Pour le reste, votre carrière se porte bien. Michael Mann est le dernier en date des grands réalisateurs avec lesquels vous avez travaillé. Vous arrive-t-il de vous y attarder?
Parfois; oui. Je suis extrêmement fier des personnes avec lesquelles j’ai travaillé, mais je ne considère pas cela un exploit ou une preuve de compétence. Je pense surtout avoir eu beaucoup de chance. J’ai beaucoup appris avec eux. Ce sont eux qui ont réalisé les films que j’adorais quand j’étais enfant. J’essaie d’ailleurs de ne pas le rappeler à Michael! (rires) Des films comme "The Insider", par exemple (sorti en 1999, avec Russell Crowe et Al Pacino, NDLR). C’est le genre de cinéma auquel je tiens à contribuer, parce qu’il est très spécifique et que les acteurs sont très talentueux. Tout est parfait. Le cinéma réunit toutes les formes d’art. Je pense que "Ferrari" reflète cette idée. C’est une histoire portée par les personnages, qui parle de quelque chose de cinématographique, mais qui est aussi accessible à tous, du moins je l’espère.

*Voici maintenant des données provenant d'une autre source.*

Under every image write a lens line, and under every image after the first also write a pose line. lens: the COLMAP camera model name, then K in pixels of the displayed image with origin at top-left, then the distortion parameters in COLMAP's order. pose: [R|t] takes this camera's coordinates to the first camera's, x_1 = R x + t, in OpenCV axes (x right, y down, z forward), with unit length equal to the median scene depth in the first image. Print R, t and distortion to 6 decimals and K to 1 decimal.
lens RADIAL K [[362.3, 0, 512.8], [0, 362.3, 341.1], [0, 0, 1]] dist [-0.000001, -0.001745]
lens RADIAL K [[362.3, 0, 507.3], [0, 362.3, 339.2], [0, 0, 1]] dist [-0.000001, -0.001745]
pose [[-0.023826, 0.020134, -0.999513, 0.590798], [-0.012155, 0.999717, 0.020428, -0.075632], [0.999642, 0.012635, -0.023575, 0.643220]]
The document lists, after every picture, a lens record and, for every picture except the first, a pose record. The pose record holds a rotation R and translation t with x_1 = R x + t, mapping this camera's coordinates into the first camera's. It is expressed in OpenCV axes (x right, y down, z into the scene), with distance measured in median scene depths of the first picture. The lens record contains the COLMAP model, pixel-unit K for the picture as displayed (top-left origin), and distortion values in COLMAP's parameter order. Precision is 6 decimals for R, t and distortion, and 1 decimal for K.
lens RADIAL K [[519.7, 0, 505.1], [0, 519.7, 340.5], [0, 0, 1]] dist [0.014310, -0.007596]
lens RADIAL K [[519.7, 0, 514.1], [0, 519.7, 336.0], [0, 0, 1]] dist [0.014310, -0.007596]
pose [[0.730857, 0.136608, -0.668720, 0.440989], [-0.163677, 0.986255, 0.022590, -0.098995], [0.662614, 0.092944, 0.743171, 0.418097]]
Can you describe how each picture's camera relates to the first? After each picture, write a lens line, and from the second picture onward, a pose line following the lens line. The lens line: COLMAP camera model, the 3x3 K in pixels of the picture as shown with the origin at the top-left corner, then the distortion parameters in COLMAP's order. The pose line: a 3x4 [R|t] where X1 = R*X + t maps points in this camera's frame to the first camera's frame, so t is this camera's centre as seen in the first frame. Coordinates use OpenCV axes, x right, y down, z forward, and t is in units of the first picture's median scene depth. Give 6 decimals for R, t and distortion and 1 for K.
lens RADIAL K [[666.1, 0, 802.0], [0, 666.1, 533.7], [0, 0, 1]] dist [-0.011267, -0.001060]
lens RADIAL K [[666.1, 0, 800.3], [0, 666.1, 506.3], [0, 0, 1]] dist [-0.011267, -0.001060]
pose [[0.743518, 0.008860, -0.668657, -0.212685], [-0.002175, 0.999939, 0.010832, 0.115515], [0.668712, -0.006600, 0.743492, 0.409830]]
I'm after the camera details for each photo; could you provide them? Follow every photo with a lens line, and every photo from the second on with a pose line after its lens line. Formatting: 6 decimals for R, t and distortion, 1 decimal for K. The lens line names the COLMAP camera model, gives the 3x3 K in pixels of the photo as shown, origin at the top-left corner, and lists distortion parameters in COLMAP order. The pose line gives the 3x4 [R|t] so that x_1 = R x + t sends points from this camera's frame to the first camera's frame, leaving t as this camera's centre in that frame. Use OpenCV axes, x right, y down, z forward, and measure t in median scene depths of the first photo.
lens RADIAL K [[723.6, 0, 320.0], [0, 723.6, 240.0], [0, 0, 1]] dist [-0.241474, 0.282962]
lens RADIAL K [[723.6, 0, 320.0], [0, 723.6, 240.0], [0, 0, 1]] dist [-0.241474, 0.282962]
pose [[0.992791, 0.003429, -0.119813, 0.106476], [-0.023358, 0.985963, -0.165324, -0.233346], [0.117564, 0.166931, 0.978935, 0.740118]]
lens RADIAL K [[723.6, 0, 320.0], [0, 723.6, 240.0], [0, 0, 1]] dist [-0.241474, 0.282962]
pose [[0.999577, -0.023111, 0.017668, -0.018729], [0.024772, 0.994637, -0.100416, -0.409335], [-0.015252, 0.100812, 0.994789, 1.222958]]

"Ferrari", en salles à partir du 14 février.
Le duo avec Pénélope Cruz
Dans le biopic de Michael Mann, Penélope Cruz incarne Laura, l’épouse d’Enzo Ferrari, au moment où leur mariage bat de l’aile, suite à la mort de leur fils unique, Dino, et que sa maîtresse, Lina Lardi, fait pression pour qu’Enzo Ferrari reconnaisse officiellement leur fils.
Comment s’est déroulé ce duo avec Penélope Cruz? "Un rêve", répond Driver. "Il arrive qu’on rencontre des acteurs avec qui on a l’impression d’être sur la même longueur d’onde. Dès que Penélope est arrivée sur le plateau, elle s’est sentie à l’aise. Elle donne beaucoup, ce qui vous permet d’interagir de façon fluide. Une grande actrice."